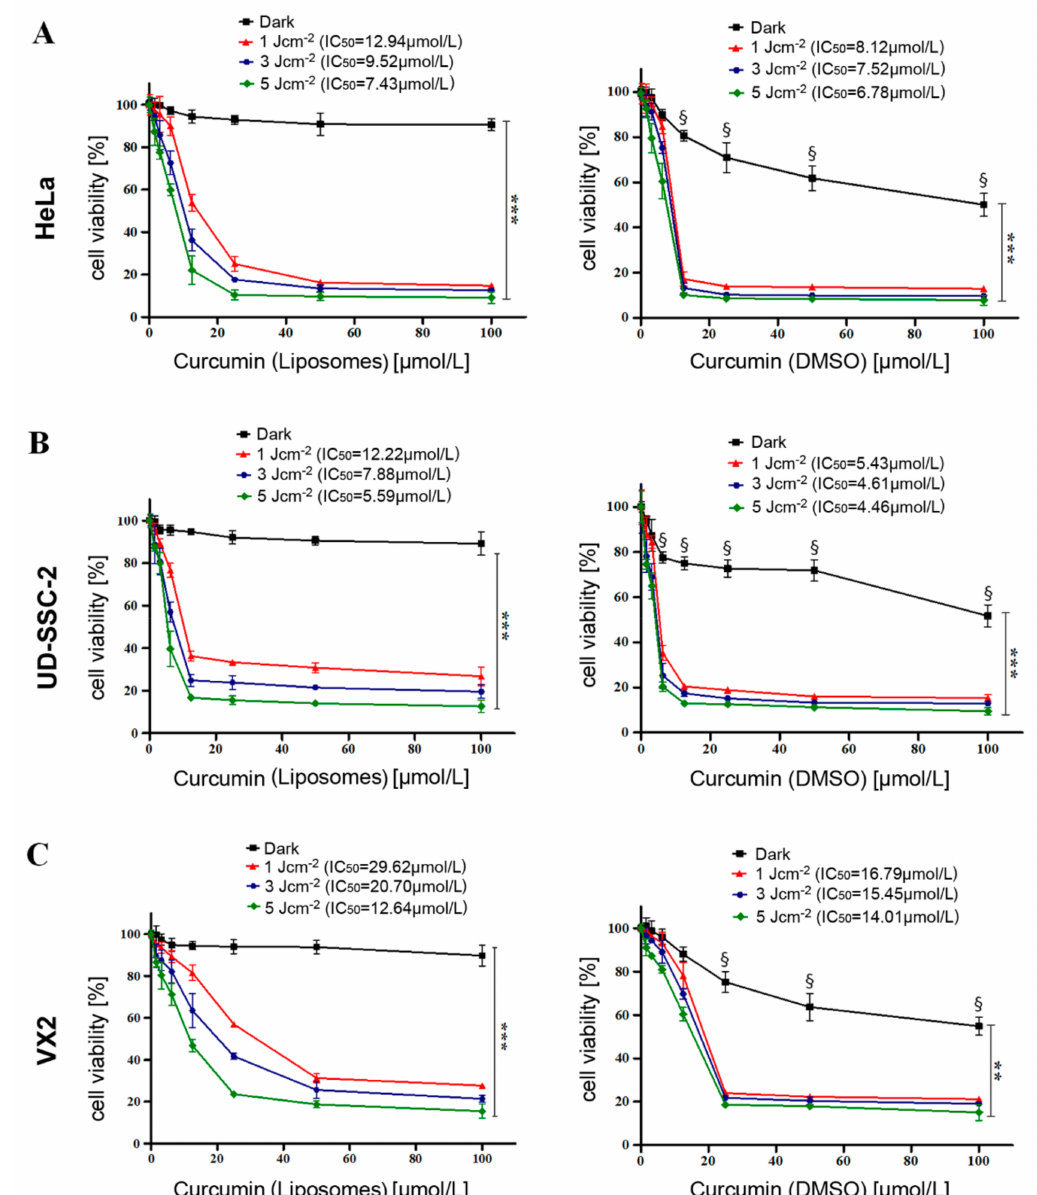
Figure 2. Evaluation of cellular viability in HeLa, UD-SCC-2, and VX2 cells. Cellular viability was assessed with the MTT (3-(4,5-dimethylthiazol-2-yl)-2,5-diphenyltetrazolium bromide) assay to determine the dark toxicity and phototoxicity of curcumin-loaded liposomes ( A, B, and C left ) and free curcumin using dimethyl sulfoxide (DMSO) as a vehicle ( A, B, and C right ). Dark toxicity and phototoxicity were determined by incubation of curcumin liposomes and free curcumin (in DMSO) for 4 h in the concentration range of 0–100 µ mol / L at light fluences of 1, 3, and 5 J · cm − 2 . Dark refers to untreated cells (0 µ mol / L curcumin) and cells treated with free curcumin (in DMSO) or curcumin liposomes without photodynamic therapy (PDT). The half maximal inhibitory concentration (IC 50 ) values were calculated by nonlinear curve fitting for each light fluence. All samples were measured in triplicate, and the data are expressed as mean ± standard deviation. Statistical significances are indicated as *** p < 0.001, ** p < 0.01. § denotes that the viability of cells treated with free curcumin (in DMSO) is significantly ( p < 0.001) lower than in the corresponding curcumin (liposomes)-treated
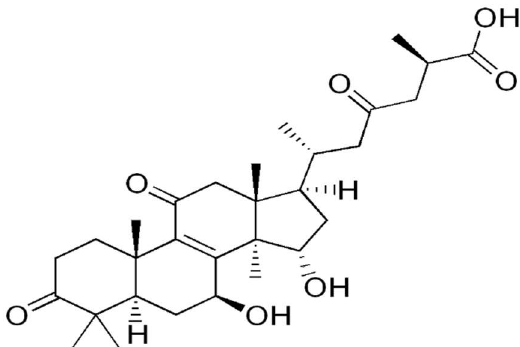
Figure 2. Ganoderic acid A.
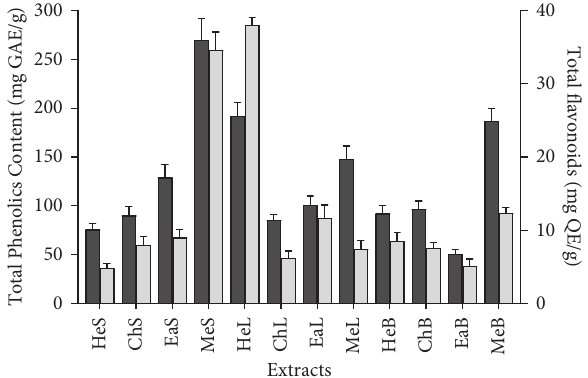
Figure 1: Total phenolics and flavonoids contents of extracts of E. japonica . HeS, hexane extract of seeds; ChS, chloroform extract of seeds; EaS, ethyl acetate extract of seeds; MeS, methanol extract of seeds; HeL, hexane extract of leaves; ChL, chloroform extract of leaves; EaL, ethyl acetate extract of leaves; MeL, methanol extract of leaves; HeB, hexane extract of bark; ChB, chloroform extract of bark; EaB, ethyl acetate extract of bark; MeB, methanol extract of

● ● ● ● ● ● ●

The entire listing above, minus its pictures, should be copied out exactly.

Figure 2. Evaluation of cellular viability in HeLa, UD-SCC-2, and VX2 cells. Cellular viability was assessed with the MTT (3-(4,5-dimethylthiazol-2-yl)-2,5-diphenyltetrazolium bromide) assay to determine the dark toxicity and phototoxicity of curcumin-loaded liposomes ( A, B, and C left ) and free curcumin using dimethyl sulfoxide (DMSO) as a vehicle ( A, B, and C right ). Dark toxicity and phototoxicity were determined by incubation of curcumin liposomes and free curcumin (in DMSO) for 4 h in the concentration range of 0–100 µ mol / L at light fluences of 1, 3, and 5 J · cm − 2 . Dark refers to untreated cells (0 µ mol / L curcumin) and cells treated with free curcumin (in DMSO) or curcumin liposomes without photodynamic therapy (PDT). The half maximal inhibitory concentration (IC 50 ) values were calculated by nonlinear curve fitting for each light fluence. All samples were measured in triplicate, and the data are expressed as mean ± standard deviation. Statistical significances are indicated as *** p < 0.001, ** p < 0.01. § denotes that the viability of cells treated with free curcumin (in DMSO) is significantly ( p < 0.001) lower than in the corresponding curcumin (liposomes)-treated
Figure 2. Ganoderic acid A.
Figure 1: Total phenolics and flavonoids contents of extracts of E. japonica . HeS, hexane extract of seeds; ChS, chloroform extract of seeds; EaS, ethyl acetate extract of seeds; MeS, methanol extract of seeds; HeL, hexane extract of leaves; ChL, chloroform extract of leaves; EaL, ethyl acetate extract of leaves; MeL, methanol extract of leaves; HeB, hexane extract of bark; ChB, chloroform extract of bark; EaB, ethyl acetate extract of bark; MeB, methanol extract of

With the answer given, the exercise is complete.